Why modeling implanted metals correctly is important?
When metal implants are present in the body, they can alter the current flow during electrical stimulation, which in turn affects the electric field magnitude and distribution. This can raise safety concerns and impact the accuracy of the models used to predict the electric field distribution for dosimetric purposes. In fact, subjects with implanted metals are often excluded from transcranial electrical stimulation (tES) studies due to these concerns.
In tES the electric field distribution in the brain is estimated using patient-specific models solved with the finite element method. Therefore, accurate modeling of metal implants, if they are present, is crucial for an accurate estimation of the electric field distribution.
Implanted metals: conductors or insulators?
Metals have nominal electrical conductivity values that are several orders of magnitude higher than those of biological tissues. Thus, it may seem straightforward to model them as highly conductive or even as perfect conductors. However, this is not always the case, as we showed in a recent article titled “Modeling implanted metals in electrical stimulation applications” published in the Journal of Neural Engineering. This is because while currents in the body are ionic in nature, metals only allow for electron transport. Thus, charge transfer between biological tissues and metals requires electrochemical reactions to happen at the interface. These reactions require energy, which is provided by the voltage difference at the interface.

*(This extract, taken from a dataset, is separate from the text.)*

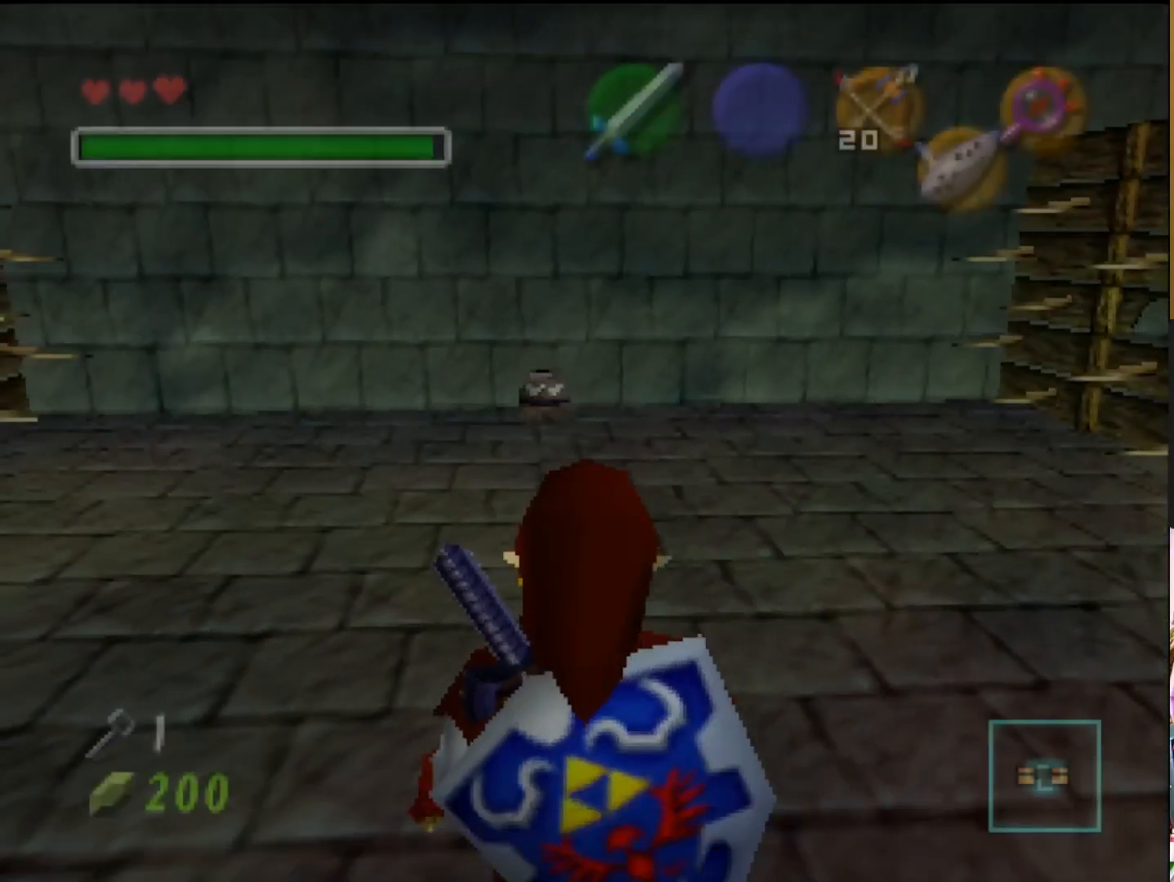
{"buttons": [], "left_stick": "center", "right_stick": "center", "events": [[383, "CIRCLE", "down"], [483, "CIRCLE", "up"]]}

Therefore, implanted metals may act as insulators or conductors depending on this voltage, hence on the electric field.
Let’s illustrate this with a simple example presented in Figure 1. The figure shows various models of a cylinder under a homogeneous electric field and how it distorts the current flow. If we model the cylinder as a perfect conductor, the field lines tend to collapse at its surface (the electric field is always perpendicular to the surface of a perfect conductor), causing a local increase in the field magnitude near the surface regions that are perpendicular to the field and a local decrease near the surface regions that are parallel to it. In contrast, if we model the cylinder as a perfect insulator, the electric field lines pass around the surface circling it (the electric field is always tangential at the surface of a perfect insulator). This causes the opposite effect: a decrease near the surface regions perpendicular to the field and an increase near the regions parallel to it.

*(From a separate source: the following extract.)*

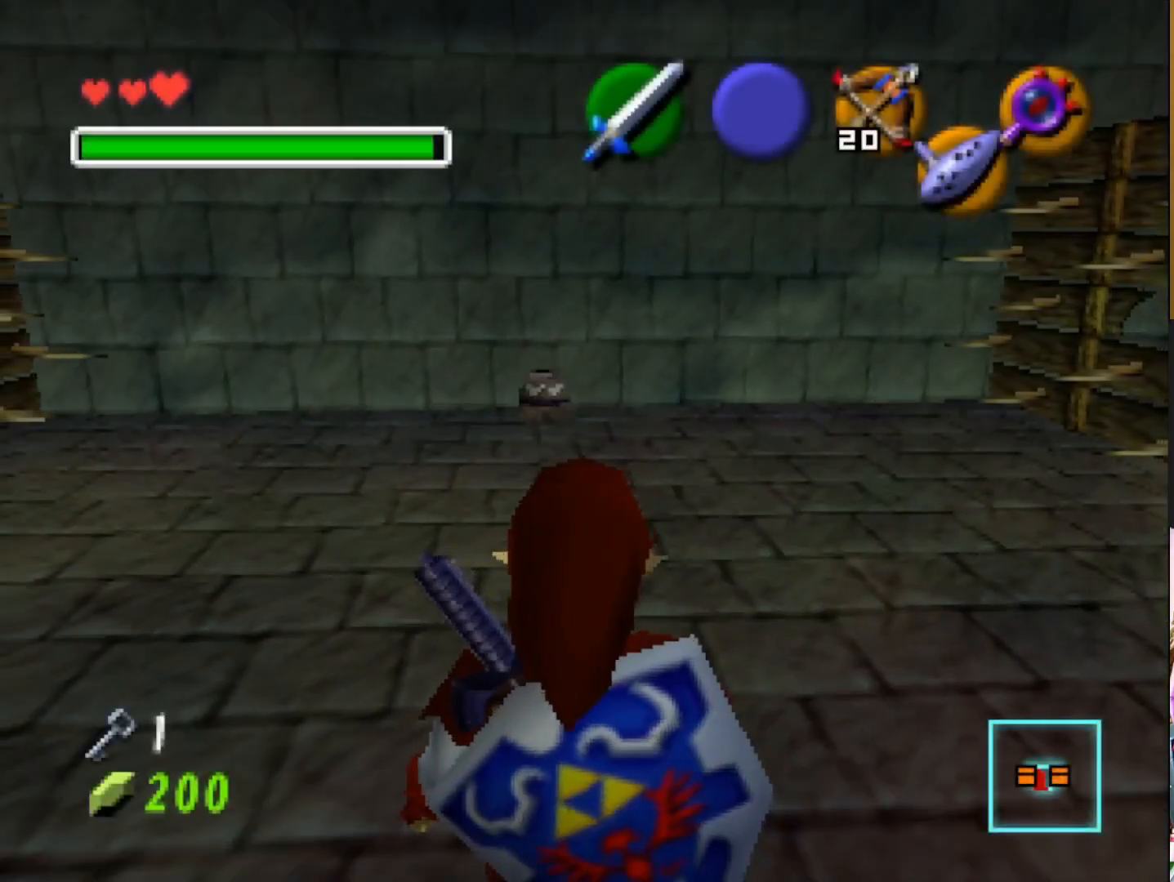
{"buttons": [], "left_stick": "center", "right_stick": "center", "events": []}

Interestingly, if we generate the same plots using an electrochemical model, the field is distorted differently depending on the magnitude of the electric field. For low fields, the distribution resembles that obtained when modeling the implant as an insulator. On the other extreme, for large fields, the distribution is analogous to that obtained for a perfect conductor. Finally, between these two extremes, there is a range of fields where a mixed pattern is found.
Modeling choice and its impact in the estimation of the induced fields
Using models like the ones in the previous figure, in our article we showed that metal implants generally act as electric insulators for fields up to around 100 V/m, and they only resemble a perfect conductor for fields in the order of 1000 V/m and above. This behavior is independent of the implant’s metal but depends on its geometry. Furthermore, we also showed that a wrong modeling choice for implanted metals can lead to errors of 50% or more in the estimation of the induced fields. Therefore, accurately representing the behavior of metal implants in numerical simulations is crucial for assessing the dosimetry of electrical stimulation techniques.